Hi guys, I hope it’s been a great week for everyone! This past week I was at DataConnect Conference with some POWERHOUSE women in data 🤩 Let me know if you recognize any of them!
Full recap of my talk about how we evolve as data professionals in the age of AI coming next week!
Master these 10 SQL questions for your next data interview
Last week we covered 9 SQL tricks you may not have known about but what about the SQL you need to learn for your data interviews? I’ve got you covered with the 10 most commonly asked SQL interview questions and how I would answer them!
What are primary keys and foreign keys in a database?
A primary key is a unique identifier for a record in a table, while a foreign key is a field in a table that refers to the primary key of another table.
What are the different types of SQL joins?
Inner joins return records that have matching values in both tables.
Left (outer) joins returns all records from the left table, and the matched records from the right table. If no match is found, NULLs are returned for columns from the right table.
Right (outer) joins return all records from the right table, and the matched records from the left table. If no match is found, NULLs are returned for columns from the left table.
Full (outer) joins return all records when there is a match in either left or right table. Records that don't match in either table will have NULLs for columns from the table that doesn't have the match.
When would you use a subquery vs a CTE?
Subqueries are nested queries within another query. They are typically employed when the result of the query is dependent on the result of another query.
CTEs (common table expressions) are typically used when you want to create a complex temporary result set for use in a single query. They’re particularly useful when working with recursive queries, or when you need to use the result set multiple times within the same query.
You would use a subquery when the result of one query depends on the result of another query, and you would use a CTE when you need to create a complex temporary result set for use in a single query.
What is the purpose of the GROUP BY clause?
The GROUP BY clause is used to group rows in a table based on one or more columns. It is often used with aggregate functions like SUM, COUNT, AVG, etc., to perform calculations on grouped data. For example:
SELECT department, COUNT(*) AS employee_count FROM employees GROUP BY department
What is the difference between WHERE and HAVING?
The
WHERE
clause is used to filter rows before any groupings are made.HAVING
is used to filter groups after theGROUP BY
clause has been applied.
What is the difference between UNION, INTERSECT, and EXCEPT?

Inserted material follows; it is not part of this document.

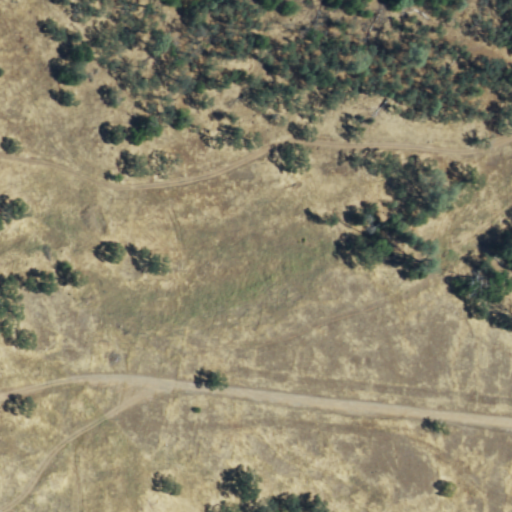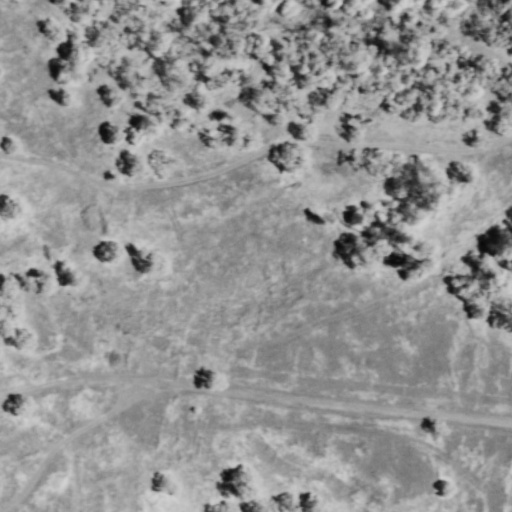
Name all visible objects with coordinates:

UNION is used to combine the result sets of two or more SELECT statements, removing duplicate rows.
INTERSECT is used to return only the common rows between two SELECT statements.
EXCEPT is used to return the rows from the first SELECT statement that are not present in the second SELECT statement.
What is indexing in SQL?
Indexing is a technique used to improve the performance of database queries by creating data structures that allow for faster data retrieval.
Indexes are created on columns that are frequently searched or used for sorting.
What is normalization in SQL?
Normalization is the process of organizing data in a database to reduce redundancy and improve data integrity. It involves breaking down a table into smaller tables and establishing relationships between them.
How do you find the second highest salary in a table?
One way to find the second highest salary is using a subquery with the
LIMIT
clause:
SELECT MAX(salary) AS SecondHighestSalary FROM employees WHERE salary < (SELECT MAX(salary) FROM employees)
How would you write a SQL query to find all employees who have not been assigned a department?
Assuming the
department_id
is the column that should be non-null for assigned employees, you can use the following:
SELECT * FROM employees WHERE department_id IS NULL
These are just a few examples of SQL questions you’ll come across in your data analyst, data scientist and data engineering interviews.
The actual questions you may encounter can vary depending on the specific job and company, so make sure you’re practicing a variety of questions on sites like HackerRank, Leetcode and DataLemur!
That’s it for this week’s newsletter! See you for the next episode of The Data Diaries soon 👋
- Megan
And in case you don’t know who I am, I’m Megan Lieu, Data Scientist-turned-Developer Advocate who has helped thousands of job seekers through my content on LinkedIn and Instagram, as well as my courses on LinkedIn Learning. I’ve learned a lot from the ups and downs of my data career, and sharing the lessons has helped me build a community of 180k+ tech and data professionals.
In question number 9 you said you are using subquery in LIMIT clause but in example code you are using subquery in WHERE clause. Please give example with LIMIT clause.